● INFORMATION SHOWN
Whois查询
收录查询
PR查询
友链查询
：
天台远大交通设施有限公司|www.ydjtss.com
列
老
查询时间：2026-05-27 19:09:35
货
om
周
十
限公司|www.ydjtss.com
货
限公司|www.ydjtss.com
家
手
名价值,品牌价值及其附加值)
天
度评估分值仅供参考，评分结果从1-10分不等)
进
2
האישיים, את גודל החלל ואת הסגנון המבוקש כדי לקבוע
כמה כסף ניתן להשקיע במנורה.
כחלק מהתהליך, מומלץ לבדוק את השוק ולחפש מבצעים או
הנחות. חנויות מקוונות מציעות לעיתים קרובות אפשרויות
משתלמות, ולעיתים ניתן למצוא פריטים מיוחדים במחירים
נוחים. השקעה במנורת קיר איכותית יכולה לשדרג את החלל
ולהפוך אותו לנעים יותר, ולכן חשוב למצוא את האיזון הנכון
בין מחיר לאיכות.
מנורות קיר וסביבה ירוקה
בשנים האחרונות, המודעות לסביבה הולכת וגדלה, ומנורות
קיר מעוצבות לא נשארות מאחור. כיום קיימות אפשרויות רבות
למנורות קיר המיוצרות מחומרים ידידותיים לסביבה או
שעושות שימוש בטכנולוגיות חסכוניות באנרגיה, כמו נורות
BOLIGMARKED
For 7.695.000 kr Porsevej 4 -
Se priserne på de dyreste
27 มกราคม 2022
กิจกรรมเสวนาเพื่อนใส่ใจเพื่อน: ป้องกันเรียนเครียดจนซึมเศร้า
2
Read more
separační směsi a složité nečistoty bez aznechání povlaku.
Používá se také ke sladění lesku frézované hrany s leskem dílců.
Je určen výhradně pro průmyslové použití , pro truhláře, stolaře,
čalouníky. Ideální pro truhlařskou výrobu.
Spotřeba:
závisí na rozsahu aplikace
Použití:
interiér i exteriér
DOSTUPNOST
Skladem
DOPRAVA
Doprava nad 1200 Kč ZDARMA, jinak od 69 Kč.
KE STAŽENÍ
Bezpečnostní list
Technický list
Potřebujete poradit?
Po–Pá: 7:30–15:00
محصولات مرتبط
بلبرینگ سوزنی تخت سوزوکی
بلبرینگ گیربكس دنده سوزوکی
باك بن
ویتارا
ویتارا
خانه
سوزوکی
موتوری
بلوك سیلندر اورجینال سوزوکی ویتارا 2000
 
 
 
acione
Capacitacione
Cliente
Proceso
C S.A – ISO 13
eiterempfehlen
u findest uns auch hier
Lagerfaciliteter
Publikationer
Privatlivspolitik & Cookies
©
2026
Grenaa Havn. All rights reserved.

● REQUIREMENT
Copy all of the material above line for line, keeping every character, symbol, and line break as it appears.

● RESPONSE
Whois查询
收录查询
PR查询
友链查询
：
天台远大交通设施有限公司|www.ydjtss.com
列
老
查询时间：2026-05-27 19:09:35
货
om
周
十
限公司|www.ydjtss.com
货
限公司|www.ydjtss.com
家
手
名价值,品牌价值及其附加值)
天
度评估分值仅供参考，评分结果从1-10分不等)
进
2
האישיים, את גודל החלל ואת הסגנון המבוקש כדי לקבוע
כמה כסף ניתן להשקיע במנורה.
כחלק מהתהליך, מומלץ לבדוק את השוק ולחפש מבצעים או
הנחות. חנויות מקוונות מציעות לעיתים קרובות אפשרויות
משתלמות, ולעיתים ניתן למצוא פריטים מיוחדים במחירים
נוחים. השקעה במנורת קיר איכותית יכולה לשדרג את החלל
ולהפוך אותו לנעים יותר, ולכן חשוב למצוא את האיזון הנכון
בין מחיר לאיכות.
מנורות קיר וסביבה ירוקה
בשנים האחרונות, המודעות לסביבה הולכת וגדלה, ומנורות
קיר מעוצבות לא נשארות מאחור. כיום קיימות אפשרויות רבות
למנורות קיר המיוצרות מחומרים ידידותיים לסביבה או
שעושות שימוש בטכנולוגיות חסכוניות באנרגיה, כמו נורות
BOLIGMARKED
For 7.695.000 kr Porsevej 4 -
Se priserne på de dyreste
27 มกราคม 2022
กิจกรรมเสวนาเพื่อนใส่ใจเพื่อน: ป้องกันเรียนเครียดจนซึมเศร้า
2
Read more
separační směsi a složité nečistoty bez aznechání povlaku.
Používá se také ke sladění lesku frézované hrany s leskem dílců.
Je určen výhradně pro průmyslové použití , pro truhláře, stolaře,
čalouníky. Ideální pro truhlařskou výrobu.
Spotřeba:
závisí na rozsahu aplikace
Použití:
interiér i exteriér
DOSTUPNOST
Skladem
DOPRAVA
Doprava nad 1200 Kč ZDARMA, jinak od 69 Kč.
KE STAŽENÍ
Bezpečnostní list
Technický list
Potřebujete poradit?
Po–Pá: 7:30–15:00
محصولات مرتبط
بلبرینگ سوزنی تخت سوزوکی
بلبرینگ گیربكس دنده سوزوکی
باك بن
ویتارا
ویتارا
خانه
سوزوکی
موتوری
بلوك سیلندر اورجینال سوزوکی ویتارا 2000
 
 
 
acione
Capacitacione
Cliente
Proceso
C S.A – ISO 13
eiterempfehlen
u findest uns auch hier
Lagerfaciliteter
Publikationer
Privatlivspolitik & Cookies
©
2026
Grenaa Havn. All rights reserved.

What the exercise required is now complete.